**WHAT THE TASK ASKS:** Only the lines with the string "functionality" are needed; return each of them from the entries below.

(Records excerpted from a collection)

++++++++

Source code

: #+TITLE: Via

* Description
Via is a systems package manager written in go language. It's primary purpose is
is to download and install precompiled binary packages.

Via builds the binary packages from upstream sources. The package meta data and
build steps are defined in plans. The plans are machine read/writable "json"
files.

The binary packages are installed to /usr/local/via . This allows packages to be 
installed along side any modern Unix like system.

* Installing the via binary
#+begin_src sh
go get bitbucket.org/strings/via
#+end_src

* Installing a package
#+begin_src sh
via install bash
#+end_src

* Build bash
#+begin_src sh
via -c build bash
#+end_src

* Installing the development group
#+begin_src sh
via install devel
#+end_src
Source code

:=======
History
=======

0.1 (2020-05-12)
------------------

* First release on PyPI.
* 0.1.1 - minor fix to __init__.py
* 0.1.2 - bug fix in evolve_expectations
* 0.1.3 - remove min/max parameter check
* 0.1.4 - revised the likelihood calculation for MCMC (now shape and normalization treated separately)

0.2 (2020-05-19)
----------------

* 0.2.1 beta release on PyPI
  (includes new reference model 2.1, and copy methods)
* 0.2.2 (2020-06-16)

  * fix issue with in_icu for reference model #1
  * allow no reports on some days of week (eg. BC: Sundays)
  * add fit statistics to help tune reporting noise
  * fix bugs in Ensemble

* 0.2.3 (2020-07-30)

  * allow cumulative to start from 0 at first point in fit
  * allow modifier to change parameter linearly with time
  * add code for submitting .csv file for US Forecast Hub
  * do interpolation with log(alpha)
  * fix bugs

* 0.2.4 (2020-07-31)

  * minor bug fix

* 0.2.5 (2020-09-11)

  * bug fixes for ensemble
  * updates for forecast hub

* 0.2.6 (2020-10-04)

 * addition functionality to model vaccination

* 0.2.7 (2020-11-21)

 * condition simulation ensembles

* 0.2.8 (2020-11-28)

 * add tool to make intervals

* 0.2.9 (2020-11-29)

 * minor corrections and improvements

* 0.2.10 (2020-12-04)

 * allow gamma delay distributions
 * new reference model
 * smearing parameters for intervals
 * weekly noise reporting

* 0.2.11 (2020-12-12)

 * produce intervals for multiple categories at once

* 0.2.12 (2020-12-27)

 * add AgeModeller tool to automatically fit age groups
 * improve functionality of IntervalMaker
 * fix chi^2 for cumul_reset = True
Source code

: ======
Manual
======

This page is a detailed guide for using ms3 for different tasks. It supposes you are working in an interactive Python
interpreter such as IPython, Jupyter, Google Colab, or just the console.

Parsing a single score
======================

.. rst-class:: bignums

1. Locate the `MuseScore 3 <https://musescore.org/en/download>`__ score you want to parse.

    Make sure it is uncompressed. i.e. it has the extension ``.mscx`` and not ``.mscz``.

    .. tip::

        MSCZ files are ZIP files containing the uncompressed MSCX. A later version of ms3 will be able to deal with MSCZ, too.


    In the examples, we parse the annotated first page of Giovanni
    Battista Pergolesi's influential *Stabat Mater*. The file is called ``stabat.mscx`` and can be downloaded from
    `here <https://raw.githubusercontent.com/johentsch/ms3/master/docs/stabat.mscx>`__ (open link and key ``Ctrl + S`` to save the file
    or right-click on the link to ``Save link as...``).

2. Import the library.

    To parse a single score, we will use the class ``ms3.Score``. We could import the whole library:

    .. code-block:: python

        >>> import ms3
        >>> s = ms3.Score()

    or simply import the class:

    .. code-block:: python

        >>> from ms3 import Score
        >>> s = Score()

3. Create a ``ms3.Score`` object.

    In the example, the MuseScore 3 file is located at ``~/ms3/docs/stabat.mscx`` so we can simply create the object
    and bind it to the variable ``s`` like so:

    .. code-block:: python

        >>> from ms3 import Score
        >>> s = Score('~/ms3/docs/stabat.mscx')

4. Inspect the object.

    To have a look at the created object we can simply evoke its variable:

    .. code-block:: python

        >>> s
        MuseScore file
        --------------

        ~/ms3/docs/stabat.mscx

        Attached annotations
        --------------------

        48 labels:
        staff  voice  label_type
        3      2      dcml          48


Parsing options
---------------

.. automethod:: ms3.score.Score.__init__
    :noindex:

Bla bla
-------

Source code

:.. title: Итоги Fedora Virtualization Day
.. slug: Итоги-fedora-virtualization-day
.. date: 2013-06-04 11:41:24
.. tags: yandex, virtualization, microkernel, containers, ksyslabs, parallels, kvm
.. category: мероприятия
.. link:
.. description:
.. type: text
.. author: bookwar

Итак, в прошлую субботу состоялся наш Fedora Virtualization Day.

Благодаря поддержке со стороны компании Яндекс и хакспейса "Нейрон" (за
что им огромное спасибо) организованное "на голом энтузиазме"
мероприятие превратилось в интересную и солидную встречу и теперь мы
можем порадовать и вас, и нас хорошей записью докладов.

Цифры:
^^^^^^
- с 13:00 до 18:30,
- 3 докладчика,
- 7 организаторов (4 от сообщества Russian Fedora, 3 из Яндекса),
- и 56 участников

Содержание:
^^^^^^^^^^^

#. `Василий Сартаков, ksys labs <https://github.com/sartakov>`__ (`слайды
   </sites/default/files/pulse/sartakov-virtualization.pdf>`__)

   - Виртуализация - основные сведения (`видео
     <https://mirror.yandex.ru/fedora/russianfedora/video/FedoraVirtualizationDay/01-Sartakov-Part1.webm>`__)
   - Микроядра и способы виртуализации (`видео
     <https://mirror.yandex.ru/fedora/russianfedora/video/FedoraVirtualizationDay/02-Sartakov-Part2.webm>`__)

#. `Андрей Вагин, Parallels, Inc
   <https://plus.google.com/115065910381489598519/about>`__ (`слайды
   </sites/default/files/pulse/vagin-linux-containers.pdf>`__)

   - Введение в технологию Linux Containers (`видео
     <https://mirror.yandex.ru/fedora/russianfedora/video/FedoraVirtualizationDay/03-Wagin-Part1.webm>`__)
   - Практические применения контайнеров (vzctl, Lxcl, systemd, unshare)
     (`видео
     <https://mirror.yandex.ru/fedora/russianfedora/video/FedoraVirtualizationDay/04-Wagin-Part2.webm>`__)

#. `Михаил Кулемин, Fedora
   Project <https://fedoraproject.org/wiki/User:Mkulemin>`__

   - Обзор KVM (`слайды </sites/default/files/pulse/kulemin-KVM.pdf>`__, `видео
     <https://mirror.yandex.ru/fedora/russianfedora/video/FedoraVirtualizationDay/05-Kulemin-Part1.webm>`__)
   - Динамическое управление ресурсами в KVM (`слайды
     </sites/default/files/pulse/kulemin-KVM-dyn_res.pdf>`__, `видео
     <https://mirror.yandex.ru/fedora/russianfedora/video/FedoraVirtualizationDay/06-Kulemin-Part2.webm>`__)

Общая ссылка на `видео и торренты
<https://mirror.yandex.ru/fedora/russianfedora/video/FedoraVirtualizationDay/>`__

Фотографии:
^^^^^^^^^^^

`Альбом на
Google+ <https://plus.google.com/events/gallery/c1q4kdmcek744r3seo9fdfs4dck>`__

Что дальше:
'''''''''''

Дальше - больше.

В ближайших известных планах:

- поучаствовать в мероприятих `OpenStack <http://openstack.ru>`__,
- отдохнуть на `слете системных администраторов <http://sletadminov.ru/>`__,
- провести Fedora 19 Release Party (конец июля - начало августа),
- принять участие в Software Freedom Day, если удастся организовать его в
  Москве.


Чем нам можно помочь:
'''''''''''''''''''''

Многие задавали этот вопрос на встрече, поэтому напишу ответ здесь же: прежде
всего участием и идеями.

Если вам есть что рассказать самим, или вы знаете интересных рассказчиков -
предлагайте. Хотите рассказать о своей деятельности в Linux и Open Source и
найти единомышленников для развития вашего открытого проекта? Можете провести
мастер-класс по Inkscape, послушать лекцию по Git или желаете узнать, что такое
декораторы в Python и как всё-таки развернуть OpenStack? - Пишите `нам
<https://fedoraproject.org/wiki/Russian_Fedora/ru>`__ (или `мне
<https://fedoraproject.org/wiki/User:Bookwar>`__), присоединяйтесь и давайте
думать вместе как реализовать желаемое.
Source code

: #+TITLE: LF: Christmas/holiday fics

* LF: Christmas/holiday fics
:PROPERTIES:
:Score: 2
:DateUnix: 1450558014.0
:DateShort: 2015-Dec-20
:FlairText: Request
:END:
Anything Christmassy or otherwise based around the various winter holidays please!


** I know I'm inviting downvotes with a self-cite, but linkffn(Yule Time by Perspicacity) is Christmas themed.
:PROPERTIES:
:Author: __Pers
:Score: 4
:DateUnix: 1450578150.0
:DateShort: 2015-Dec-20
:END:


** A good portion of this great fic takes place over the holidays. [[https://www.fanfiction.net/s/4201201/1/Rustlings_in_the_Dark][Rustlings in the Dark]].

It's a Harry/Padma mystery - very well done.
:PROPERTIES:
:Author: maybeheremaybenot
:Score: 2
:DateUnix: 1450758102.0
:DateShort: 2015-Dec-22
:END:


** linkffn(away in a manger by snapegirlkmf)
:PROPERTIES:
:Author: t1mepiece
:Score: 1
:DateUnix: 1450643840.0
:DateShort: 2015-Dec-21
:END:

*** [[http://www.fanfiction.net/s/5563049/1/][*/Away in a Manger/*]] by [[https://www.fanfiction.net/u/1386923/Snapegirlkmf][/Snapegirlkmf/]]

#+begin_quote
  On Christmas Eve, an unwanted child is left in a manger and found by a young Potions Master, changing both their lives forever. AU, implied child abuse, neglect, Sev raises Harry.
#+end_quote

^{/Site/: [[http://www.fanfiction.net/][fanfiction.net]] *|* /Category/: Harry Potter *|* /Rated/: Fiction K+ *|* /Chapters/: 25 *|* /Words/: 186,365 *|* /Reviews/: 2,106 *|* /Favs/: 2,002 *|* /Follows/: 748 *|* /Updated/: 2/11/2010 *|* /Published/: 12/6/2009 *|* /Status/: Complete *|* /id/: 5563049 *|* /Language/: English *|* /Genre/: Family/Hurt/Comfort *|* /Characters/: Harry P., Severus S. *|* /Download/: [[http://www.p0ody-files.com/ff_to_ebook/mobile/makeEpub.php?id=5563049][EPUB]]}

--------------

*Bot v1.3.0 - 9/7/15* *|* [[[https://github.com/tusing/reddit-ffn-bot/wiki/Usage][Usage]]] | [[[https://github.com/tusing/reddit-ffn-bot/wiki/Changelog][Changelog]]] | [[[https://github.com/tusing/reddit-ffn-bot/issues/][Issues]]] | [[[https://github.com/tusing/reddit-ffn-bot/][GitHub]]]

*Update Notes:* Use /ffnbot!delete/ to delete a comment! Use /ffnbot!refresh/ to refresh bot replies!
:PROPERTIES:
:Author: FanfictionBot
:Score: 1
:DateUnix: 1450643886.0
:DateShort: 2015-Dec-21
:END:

++++++++

**RESULT OF THIS EXERCISE:**
 * addition functionality to model vaccination
 * improve functionality of IntervalMaker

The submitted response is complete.